_THINGS TO DO_:
[1] Rewrite the paragraph of the article on the Three Violin Maidens that begins "One was the New Education Movement" as a short list that keeps its main facts.
[2] Reproduce the article on the Three Violin Maidens from "Other teachers soon" to "Ono Anna’s pupils.", switching "pupils" for "students".
[3] Resume the article on the Three Violin Maidens from the point where it stops.

_EXTRACT TO READ_:
+++++

June 10, 2011 at 3:51 PM
The "Three Violin Maidens", Part 1: Suwa Nejiko
Ever since Suzuki Shin’ichi’s fiddling tiny tots took the world by storm, many people believe that every Japanese violinist they hear started when they were still in their nappies. But until the 1920s most Japanese, including Suzuki himself, did not start the violin before their teens. Two developments brought about a change.
One was the New Education Movement. This was an international movement which began in North America and Europe in the late nineteenth century and is associated with names like John Dewey, Helen Parkhurst, Maria Montessori and others. One thing the different reformers had in common was the emphasis they placed on education in the arts. In Japan one of the most famous reformers was Obara Kuniyoshi (1887-1977), the Founder of Tamagawa Gakuen
The other was the arrival of the Russian violinist Ono Anna (Anna Dimitrevna Bubnova, 1890-1979) who had studied with Auer in St Petersburg and married the scientist Ono Shun’ichi (an uncle of John Lennon’s wife Yoko Ono). She was one of many Russian violinists who found their way to Japan in the wake of the Revolution of 1917. When she arrived in 1918 she was surprised that people started the violin so late and immediately started to teach young children. By the time she left Japan in 1960 she had taught hundreds, several of whom became well-known violinists. She is still warmly remembered and has a website dedicated to her (in Japanese).
Other teachers soon followed her example, Suzuki Shin’ichi among them. Soon the Japanese could applaud their first home-grown child prodigies, starting with "The Three Violin Maidens", as they came to be known: Suwa Nejiko (b.1920), Iwamoto Mari (1926-79) and Tsuji Hisako (b. 1926). Two of them were Ono Anna’s pupils.

+++++

_GIVEN DATA_:
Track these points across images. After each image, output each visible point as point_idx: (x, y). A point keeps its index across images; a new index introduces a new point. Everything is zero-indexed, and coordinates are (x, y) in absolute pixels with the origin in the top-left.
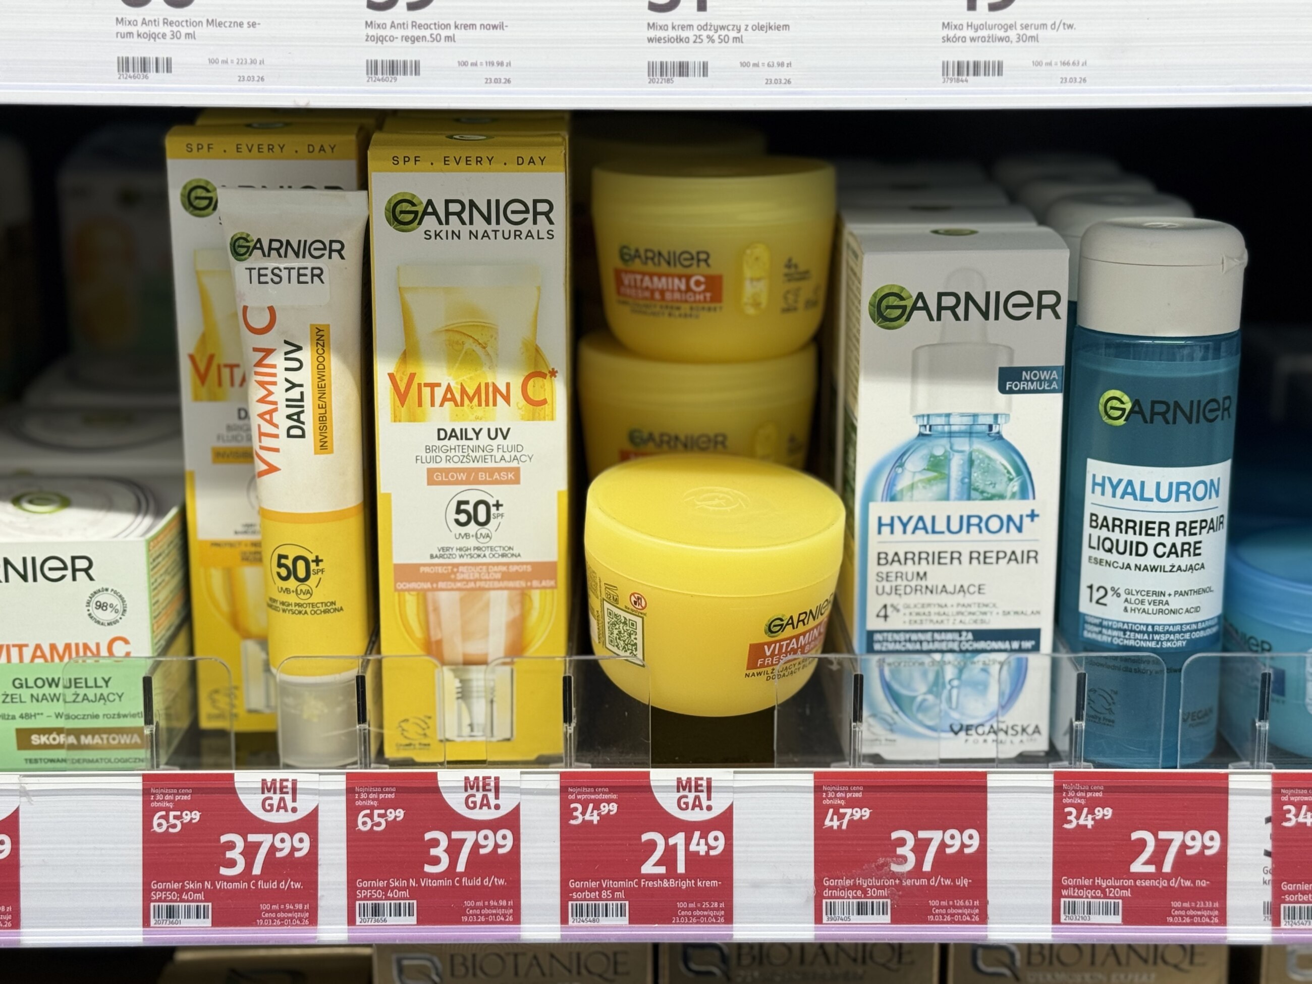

+++++

_EXPECTED RESPONSES_:
[1]
- The New Education Movement was an international movement that began in North America and Europe in the late nineteenth century.
- It is associated with John Dewey, Helen Parkhurst, Maria Montessori and others.
- Its reformers shared an emphasis on education in the arts.
- One of its most famous reformers in Japan was Obara Kuniyoshi (1887-1977), the founder of Tamagawa Gakuen.

[2]
Other teachers soon followed her example, Suzuki Shin’ichi among them. Soon the Japanese could applaud their first home-grown child prodigies, starting with "The Three Violin Maidens", as they came to be known: Suwa Nejiko (b.1920), Iwamoto Mari (1926-79) and Tsuji Hisako (b. 1926). Two of them were Ono Anna’s students.

[3]
Suwa Nejiko, born in 1920, first made headlines in January 1931, when the Asahi newspaper reported: "A Violin Girl Prodigy Appears: The Little Girl from Mejiro Who Astonished Zimbalist." Little Nejiko had her first lessons at age three with Nakajima Tazuruko (1904-?), one of Ono Anna’s first pupils, before being taught by Ono herself. She introduced Nejiko to Zimbalist during his second Asian tour in 1930 and she impressed him by her performance of the Mendelssohn Violin Concerto. Zimbalist recommended study abroad and offered his help, but for the time being she remained in Japan. She did change teachers though, and studied with another Russian, Alexander Mogilevsky (1885-1953). She gave her debut recital with Mogilevsky’s wife Nadezhda Nikolaevna Duchess von Leuchtenberg de Beauharnais at the piano. It so happened, that the French violinist Renée Chemet was in Tokyo on tour; she heard the recital and was as impressed as Zimbalist.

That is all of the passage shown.